ACTIVITY ▸ Each entry that follows needs to be written out exactly, with nothing left out.

[Stored data]
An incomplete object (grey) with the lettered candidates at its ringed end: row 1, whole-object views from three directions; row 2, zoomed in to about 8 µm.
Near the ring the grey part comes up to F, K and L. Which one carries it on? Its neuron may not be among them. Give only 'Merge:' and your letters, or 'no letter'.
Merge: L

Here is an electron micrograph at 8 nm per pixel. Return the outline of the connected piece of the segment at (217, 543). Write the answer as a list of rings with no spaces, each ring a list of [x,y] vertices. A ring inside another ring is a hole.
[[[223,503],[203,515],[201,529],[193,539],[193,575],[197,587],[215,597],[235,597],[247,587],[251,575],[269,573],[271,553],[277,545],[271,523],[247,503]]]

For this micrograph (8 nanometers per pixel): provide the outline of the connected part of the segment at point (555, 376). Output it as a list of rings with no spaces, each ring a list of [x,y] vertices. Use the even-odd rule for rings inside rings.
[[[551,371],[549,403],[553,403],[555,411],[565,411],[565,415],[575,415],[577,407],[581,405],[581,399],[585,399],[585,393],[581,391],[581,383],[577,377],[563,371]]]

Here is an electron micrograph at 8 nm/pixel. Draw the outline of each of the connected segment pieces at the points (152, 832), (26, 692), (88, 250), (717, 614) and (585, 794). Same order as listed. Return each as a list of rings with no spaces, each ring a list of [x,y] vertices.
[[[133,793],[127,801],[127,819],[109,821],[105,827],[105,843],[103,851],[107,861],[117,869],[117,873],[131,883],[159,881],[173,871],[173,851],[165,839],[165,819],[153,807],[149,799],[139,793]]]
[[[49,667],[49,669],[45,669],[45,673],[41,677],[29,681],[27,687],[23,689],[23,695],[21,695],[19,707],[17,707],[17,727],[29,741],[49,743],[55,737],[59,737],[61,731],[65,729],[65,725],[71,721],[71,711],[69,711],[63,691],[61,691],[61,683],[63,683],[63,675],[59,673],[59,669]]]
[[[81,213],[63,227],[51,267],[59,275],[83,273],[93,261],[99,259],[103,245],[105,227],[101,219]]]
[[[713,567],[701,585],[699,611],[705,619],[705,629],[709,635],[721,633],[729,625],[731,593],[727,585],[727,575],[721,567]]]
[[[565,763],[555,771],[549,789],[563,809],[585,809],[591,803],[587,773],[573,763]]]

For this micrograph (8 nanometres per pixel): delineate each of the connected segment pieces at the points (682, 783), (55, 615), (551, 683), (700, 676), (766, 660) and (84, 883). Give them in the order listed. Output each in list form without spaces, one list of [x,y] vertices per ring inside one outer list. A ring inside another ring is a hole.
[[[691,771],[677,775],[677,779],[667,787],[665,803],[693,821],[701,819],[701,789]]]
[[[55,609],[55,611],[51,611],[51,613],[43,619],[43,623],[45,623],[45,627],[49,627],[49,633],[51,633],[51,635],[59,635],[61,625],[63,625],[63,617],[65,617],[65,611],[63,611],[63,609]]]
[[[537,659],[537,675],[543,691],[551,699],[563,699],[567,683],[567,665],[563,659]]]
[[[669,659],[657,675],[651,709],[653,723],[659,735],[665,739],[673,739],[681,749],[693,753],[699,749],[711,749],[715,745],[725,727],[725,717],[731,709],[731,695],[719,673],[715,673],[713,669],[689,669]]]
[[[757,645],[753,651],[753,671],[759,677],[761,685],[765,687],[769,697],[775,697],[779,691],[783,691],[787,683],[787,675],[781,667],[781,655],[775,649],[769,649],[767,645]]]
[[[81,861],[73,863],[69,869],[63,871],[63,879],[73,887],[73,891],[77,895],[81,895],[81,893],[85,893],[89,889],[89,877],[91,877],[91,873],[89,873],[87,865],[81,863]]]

EXERCISE SOLUTION ▸
An incomplete object (grey) with the lettered candidates at its ringed end: row 1, whole-object views from three directions; row 2, zoomed in to about 8 µm.
Near the ring the grey part comes up to F, K and L. Which one carries it on? Its neuron may not be among them. Give only 'Merge:' and your letters, or 'no letter'.
Merge: L

Here is an electron micrograph at 8 nm per pixel. Return the outline of the connected piece of the segment at (217, 543). Write the answer as a list of rings with no spaces, each ring a list of [x,y] vertices. A ring inside another ring is a hole.
[[[223,503],[203,515],[201,529],[193,539],[193,575],[197,587],[215,597],[235,597],[247,587],[251,575],[269,573],[271,553],[277,545],[271,523],[247,503]]]

For this micrograph (8 nanometers per pixel): provide the outline of the connected part of the segment at point (555, 376). Output it as a list of rings with no spaces, each ring a list of [x,y] vertices. Use the even-odd rule for rings inside rings.
[[[551,371],[549,403],[553,403],[555,411],[565,411],[565,415],[575,415],[577,407],[581,405],[581,399],[585,399],[585,393],[581,391],[581,383],[577,377],[563,371]]]

Here is an electron micrograph at 8 nm/pixel. Draw the outline of each of the connected segment pieces at the points (152, 832), (26, 692), (88, 250), (717, 614) and (585, 794). Same order as listed. Return each as a list of rings with no spaces, each ring a list of [x,y] vertices.
[[[133,793],[127,801],[127,819],[109,821],[105,827],[105,843],[103,851],[107,861],[117,869],[117,873],[131,883],[159,881],[173,871],[173,851],[165,839],[165,819],[153,807],[149,799],[139,793]]]
[[[49,667],[49,669],[45,669],[45,673],[41,677],[29,681],[27,687],[23,689],[23,695],[21,695],[19,707],[17,707],[17,727],[29,741],[49,743],[55,737],[59,737],[61,731],[65,729],[65,725],[71,721],[71,711],[69,711],[63,691],[61,691],[61,683],[63,683],[63,675],[59,673],[59,669]]]
[[[81,213],[63,227],[51,267],[59,275],[83,273],[93,261],[99,259],[103,245],[105,227],[101,219]]]
[[[713,567],[701,585],[699,611],[705,619],[705,629],[709,635],[721,633],[729,625],[731,593],[727,585],[727,575],[721,567]]]
[[[565,763],[555,771],[549,789],[563,809],[585,809],[591,803],[587,773],[573,763]]]

For this micrograph (8 nanometres per pixel): delineate each of the connected segment pieces at the points (682, 783), (55, 615), (551, 683), (700, 676), (766, 660) and (84, 883). Give them in the order listed. Output each in list form without spaces, one list of [x,y] vertices per ring inside one outer list. A ring inside another ring is a hole.
[[[691,771],[677,775],[677,779],[667,787],[665,803],[693,821],[701,819],[701,789]]]
[[[55,609],[55,611],[51,611],[51,613],[43,619],[43,623],[45,623],[45,627],[49,627],[49,633],[51,633],[51,635],[59,635],[61,625],[63,625],[63,617],[65,617],[65,611],[63,611],[63,609]]]
[[[537,659],[537,675],[543,691],[551,699],[563,699],[567,683],[567,665],[563,659]]]
[[[669,659],[657,675],[651,709],[653,723],[659,735],[665,739],[673,739],[681,749],[693,753],[699,749],[711,749],[715,745],[725,727],[725,717],[731,709],[731,695],[719,673],[715,673],[713,669],[689,669]]]
[[[757,645],[753,651],[753,671],[759,677],[761,685],[765,687],[769,697],[775,697],[779,691],[783,691],[787,683],[787,675],[781,667],[781,655],[775,649],[769,649],[767,645]]]
[[[81,861],[73,863],[69,869],[63,871],[63,879],[73,887],[73,891],[77,895],[81,895],[81,893],[85,893],[89,889],[89,877],[91,877],[91,873],[89,873],[87,865],[81,863]]]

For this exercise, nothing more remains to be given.